In Asia il Nikkei ha archiviato la seduta in rialzo dello 0,9% a 16.111,05 punti, grazie alla performance positiva del comparto aeronautico e alimentare, nonostante la lettura del Pmi di febbraio sia stata deludente. Inoltre i timori su una possibile crisi del settore bancario che si sono alleviati, sebbene il contesto di crescita lenta e di bassi rendimenti persistera' nei prossimi mesi.
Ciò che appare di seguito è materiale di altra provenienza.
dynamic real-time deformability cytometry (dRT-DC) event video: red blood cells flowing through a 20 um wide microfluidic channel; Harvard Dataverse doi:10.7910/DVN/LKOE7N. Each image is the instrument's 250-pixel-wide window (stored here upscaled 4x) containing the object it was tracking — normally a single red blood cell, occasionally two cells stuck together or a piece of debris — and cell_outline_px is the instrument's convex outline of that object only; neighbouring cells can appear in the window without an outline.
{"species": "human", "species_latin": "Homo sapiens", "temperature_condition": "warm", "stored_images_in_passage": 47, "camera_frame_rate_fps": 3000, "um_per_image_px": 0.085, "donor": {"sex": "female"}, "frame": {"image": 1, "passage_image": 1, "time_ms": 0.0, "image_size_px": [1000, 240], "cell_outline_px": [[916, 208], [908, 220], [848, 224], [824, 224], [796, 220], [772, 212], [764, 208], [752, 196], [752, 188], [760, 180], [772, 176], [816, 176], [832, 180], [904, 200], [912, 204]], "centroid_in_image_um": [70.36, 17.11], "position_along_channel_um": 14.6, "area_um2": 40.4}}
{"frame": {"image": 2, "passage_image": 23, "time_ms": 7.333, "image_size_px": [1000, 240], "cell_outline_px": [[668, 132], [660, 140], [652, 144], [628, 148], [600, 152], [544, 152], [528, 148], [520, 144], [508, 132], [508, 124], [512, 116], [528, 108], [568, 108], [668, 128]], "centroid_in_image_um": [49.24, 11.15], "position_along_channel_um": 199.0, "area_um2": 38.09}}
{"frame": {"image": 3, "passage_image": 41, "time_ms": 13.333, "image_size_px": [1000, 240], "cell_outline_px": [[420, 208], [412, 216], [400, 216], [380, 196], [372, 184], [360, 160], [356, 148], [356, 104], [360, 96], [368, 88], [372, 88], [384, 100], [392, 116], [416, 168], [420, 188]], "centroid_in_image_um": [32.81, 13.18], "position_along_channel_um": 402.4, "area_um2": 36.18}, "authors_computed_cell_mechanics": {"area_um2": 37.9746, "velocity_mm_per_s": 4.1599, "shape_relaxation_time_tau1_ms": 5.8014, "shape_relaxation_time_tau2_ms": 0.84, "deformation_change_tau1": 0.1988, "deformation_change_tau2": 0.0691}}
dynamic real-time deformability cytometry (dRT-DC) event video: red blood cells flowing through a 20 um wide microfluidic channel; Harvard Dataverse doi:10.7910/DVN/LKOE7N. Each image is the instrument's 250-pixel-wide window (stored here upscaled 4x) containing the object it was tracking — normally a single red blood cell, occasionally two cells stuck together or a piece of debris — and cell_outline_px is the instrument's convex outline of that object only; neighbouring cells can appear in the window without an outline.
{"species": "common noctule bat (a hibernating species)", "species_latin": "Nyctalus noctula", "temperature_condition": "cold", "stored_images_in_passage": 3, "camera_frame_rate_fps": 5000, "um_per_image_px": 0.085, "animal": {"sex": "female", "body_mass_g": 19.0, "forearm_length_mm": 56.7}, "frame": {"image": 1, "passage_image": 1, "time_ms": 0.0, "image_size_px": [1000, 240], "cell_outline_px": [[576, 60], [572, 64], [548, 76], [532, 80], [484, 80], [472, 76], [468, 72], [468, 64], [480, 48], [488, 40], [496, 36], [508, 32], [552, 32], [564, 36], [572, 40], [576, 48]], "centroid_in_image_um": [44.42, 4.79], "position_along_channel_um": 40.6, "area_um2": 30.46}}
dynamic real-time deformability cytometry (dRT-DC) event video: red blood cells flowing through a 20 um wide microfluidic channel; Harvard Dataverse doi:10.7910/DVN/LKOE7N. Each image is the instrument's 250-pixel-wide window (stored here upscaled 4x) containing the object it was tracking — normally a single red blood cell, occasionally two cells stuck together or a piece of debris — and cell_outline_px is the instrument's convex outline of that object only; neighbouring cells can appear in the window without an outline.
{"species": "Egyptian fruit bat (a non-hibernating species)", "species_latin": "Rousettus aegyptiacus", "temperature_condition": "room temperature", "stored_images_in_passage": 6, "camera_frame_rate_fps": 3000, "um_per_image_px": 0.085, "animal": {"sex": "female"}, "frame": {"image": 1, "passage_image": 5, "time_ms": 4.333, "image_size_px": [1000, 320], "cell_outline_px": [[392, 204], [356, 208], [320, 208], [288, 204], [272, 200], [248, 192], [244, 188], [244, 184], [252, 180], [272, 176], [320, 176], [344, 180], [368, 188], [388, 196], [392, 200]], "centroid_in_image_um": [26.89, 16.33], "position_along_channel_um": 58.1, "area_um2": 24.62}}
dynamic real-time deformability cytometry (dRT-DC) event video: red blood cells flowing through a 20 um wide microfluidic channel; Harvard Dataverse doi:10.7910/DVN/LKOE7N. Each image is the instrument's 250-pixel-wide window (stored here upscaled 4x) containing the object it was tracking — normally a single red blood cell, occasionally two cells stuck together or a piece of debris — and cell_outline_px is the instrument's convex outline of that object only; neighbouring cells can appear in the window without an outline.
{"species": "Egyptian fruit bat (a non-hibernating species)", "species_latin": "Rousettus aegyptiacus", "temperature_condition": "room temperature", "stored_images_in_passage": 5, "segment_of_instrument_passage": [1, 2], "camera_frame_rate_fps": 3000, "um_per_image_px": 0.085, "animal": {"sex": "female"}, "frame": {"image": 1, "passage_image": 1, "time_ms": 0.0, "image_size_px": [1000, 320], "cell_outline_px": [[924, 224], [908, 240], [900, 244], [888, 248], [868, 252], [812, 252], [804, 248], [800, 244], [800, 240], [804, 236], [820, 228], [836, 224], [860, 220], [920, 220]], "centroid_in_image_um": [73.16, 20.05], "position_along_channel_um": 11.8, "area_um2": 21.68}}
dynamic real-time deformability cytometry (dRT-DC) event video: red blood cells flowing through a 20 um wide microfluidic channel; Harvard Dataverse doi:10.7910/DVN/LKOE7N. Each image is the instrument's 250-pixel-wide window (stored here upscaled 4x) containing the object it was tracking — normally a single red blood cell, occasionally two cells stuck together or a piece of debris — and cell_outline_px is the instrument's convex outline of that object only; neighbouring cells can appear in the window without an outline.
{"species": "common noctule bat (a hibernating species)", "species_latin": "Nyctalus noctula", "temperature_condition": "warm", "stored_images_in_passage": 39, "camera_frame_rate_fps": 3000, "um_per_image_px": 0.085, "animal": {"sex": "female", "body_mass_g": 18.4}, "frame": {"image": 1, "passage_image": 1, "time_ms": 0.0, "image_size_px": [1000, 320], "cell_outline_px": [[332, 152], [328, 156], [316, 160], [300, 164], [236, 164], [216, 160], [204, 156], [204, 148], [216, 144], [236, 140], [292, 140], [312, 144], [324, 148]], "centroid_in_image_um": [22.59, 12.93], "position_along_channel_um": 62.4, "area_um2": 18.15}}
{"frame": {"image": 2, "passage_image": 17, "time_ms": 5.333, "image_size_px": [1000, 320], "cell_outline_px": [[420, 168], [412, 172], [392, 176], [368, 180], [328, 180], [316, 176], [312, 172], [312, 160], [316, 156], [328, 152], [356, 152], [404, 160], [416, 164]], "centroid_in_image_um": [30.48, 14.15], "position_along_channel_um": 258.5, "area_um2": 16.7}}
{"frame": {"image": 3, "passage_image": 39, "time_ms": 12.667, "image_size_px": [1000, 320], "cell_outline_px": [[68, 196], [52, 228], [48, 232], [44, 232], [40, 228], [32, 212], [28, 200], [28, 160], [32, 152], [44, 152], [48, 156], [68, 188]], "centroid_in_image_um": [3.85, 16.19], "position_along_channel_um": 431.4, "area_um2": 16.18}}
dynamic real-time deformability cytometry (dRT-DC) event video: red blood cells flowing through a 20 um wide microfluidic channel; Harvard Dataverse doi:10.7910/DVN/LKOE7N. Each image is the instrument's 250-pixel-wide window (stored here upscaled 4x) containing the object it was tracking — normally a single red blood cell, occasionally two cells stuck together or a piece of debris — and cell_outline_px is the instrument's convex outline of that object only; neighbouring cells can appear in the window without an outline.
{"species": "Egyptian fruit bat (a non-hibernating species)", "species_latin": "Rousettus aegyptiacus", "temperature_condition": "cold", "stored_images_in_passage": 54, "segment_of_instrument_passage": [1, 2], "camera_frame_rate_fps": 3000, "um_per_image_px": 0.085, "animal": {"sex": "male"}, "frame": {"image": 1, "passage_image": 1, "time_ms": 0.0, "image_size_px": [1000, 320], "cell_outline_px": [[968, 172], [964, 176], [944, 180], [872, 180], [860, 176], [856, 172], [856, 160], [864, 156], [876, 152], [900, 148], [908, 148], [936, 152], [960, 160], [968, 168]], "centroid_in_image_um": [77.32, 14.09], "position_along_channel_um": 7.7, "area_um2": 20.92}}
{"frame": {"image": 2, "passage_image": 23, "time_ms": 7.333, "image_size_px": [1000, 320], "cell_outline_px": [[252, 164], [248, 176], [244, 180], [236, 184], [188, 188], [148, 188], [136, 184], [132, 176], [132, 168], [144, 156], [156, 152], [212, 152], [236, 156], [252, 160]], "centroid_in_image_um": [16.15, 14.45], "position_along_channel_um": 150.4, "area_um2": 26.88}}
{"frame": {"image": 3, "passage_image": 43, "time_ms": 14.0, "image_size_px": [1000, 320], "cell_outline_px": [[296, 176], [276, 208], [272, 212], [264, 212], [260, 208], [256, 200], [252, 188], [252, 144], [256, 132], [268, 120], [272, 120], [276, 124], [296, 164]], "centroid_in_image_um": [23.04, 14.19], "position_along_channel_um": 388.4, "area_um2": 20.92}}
Nonostante la chiusura positiva, il comparto minerario e quello dell'acciaio continuano pero' a soffrire in quanto i prezzi delle commodity restano instabili. Entrando nel dettaglio dei numeri macro, il Pmi manifatturiero di febbraio del Giappone, nella lettura preliminare, e' sceso nettamente a 50,2 punti dai 52,3 di gennaio. Il dato e' calato sui minimi da 8 mesi. Intanto, sul fronte della politica monetaria, il presidente della BoJ, Haruhiko Kuroda, ha difeso a spada tratta la decisione della Banca centrale nipponica di tagliare il tasso sui depositi in negativo. Il numero uno della Bank of Japan, in una seduta del Parlamento, ha riconosciuto che non tutto il popolo giapponese ha gradito la scelta dell'Istituto, ma ha continuato a evidenziare i benefici dell'attuale politica, come prestiti e mutui piu' economici che possono ridare slancio all'economia. Il ministro delle Finanze, Taro Aso, non ha pero' offerto un grosso sostegno a Kuroda, sottolineando, nella stessa seduta parlamentare, come l'esecutivo di Tokyo sapesse "gia' dall'inizio che la politica monetaria non puo' fare piu' di tanto. Ci sono i soldi, ma non c'e' la domanda. Questo e' il problema piu' grande".
Infine Kuroda ha affermato che la recente volatilita' dei mercati finanziari e' stata causata dal crollo dei prezzi del petrolio e dai timori degli investitori sulle prospettive economiche della Cina. "L'avversione al rischio tra gli operatori e' diventata eccessiva", ha concluso il banchiere centrale, puntualizzando che la BoJ monitorera' con estrema attenzione i potenziali impatti dell'instabilita' dei mercati sull'economia e sui prezzi giapponesi. In Cina invece lo Shanghai Composite ha chiuso con un incremento del 2,4% a 2.927,18 punti, lo Shenzhen del 2% a quota 1.888,18 e il ChiNext dell'1,6% a 2.245,56 punti dopo il cambio al vertice dell'autorita' di regolamentazione dei mercati cinese. Liu Shiyu, veterano della Banca centrale del Paese asiatico, sostituira' infatti Xiao Gang come responsabile della China Securities Regulatory Commission.
Diversi analisti e investitori hanno mostrato il loro apprezzamento per il cambio al vertice della Commissione e ritengono che la sostituzione dimostri la volonta' delle autorita' del Paese asiatico di spingere sulle riforme del sistema finanziario della Cina, evitando gli errori commessi in passato come quello del cosiddetto "circuit breaker" avviato a inizio anno. Il sistema prevedeva un blocco delle contrattazioni nel caso si verificasse un ribasso sull'azionario superiore al 5%. Il meccanismo era pero' durato solo per pochi giorni durante i quali la borsa di Shanghai era crollata, con volatilita' alle stelle e con conseguenti chiusure anticipate dei listini.